De hecho, lo que la gravedad del ajuste -que no ha hecho más que empezar, al parecer- pone de relieve es que nuestras Administraciones (central, local y regionales) llevan mucho tiempo gastando por encima de sus posibilidades. Una gran parte del gasto público es absolutamente indispensable y sin él nuestro Estado social no existiría: no hablo, por tanto, de lo que cuesta mantener una educación igualitaria, una sanidad eficiente y un sistema de previsión social equitativo. Ni tampoco del coste de las infraestructuras que no existirían de no hacerlas el Estado.

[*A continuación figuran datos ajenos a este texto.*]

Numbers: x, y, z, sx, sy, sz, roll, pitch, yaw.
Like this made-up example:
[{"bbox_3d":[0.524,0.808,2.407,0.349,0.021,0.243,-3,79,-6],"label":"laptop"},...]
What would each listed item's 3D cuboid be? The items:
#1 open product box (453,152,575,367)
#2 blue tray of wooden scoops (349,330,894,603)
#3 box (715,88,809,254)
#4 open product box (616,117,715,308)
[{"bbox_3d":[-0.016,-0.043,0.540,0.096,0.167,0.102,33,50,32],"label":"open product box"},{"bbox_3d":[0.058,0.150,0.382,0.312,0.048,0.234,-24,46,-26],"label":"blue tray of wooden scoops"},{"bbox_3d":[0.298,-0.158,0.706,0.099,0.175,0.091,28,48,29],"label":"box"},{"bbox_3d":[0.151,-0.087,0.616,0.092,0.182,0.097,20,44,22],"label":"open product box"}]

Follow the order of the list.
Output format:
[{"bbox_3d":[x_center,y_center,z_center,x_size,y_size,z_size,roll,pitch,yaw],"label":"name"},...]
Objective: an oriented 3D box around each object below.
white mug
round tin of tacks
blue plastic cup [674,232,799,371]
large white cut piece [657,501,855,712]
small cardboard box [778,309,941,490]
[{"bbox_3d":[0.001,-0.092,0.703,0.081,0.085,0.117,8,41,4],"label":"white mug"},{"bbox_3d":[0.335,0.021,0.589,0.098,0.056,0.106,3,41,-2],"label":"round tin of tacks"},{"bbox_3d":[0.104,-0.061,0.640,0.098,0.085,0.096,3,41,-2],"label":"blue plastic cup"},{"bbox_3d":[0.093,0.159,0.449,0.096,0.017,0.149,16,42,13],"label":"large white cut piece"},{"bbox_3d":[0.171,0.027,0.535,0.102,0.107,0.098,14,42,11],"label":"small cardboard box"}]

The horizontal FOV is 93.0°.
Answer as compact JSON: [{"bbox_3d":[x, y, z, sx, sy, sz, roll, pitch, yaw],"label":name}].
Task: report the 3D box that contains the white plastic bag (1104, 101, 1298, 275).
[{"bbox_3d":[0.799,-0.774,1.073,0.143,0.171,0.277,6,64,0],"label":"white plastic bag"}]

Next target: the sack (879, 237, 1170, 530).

Por no hablar no hablo siquiera del coste necesario de las Administraciones que gestionan todo lo anterior, coste sin el cual nada de ello podría hacerse.
Hablo, señoras y señores, del supuesto chocolate del loro, que ha convertido a España, en realidad, en un país donde literalmente se tiran cantidades ingentes de dinero porque nadie se atreve a decir que ya está bien.
Un colega, que por su edad, sabiduría y sensatez es lo contrario a un demagogo -colega que contribuyó, además, decisivamente a la construcción del Estado de las autonomías-, insistía no hace mucho, una y otra vez, en lo caro que es el Estado que finalmente hemos construido.
Porque ahí esta el quid de la cuestión: el chocolate del loro es, entre otras muchas cosas, la duplicación de instituciones que carece de cualquier lógica sensata (un consejo consultivo, un consejo de cuentas y un defensor del pueblo por cada autonomía); es la parte (una gran parte) del gasto suntuario en expediciones internas y exteriores de las Administraciones, que resulta perfectamente prescindible; es la vergonzosa existencia de miles de coches oficiales, y es una política descabellada de subvenciones públicas para miles de libros que nadie lee, cientos de películas que nadie ve y asociaciones de todo tipo que solo se dedican en realidad... a la gestión de subvenciones. El día que alguien sume ese gasto, ¡y todo el que usted está pensando!, nos quedaremos asombrados. Y, además, avergonzados. Pero, ¿para qué?, habiendo funcionarios y habiendo pensionistas.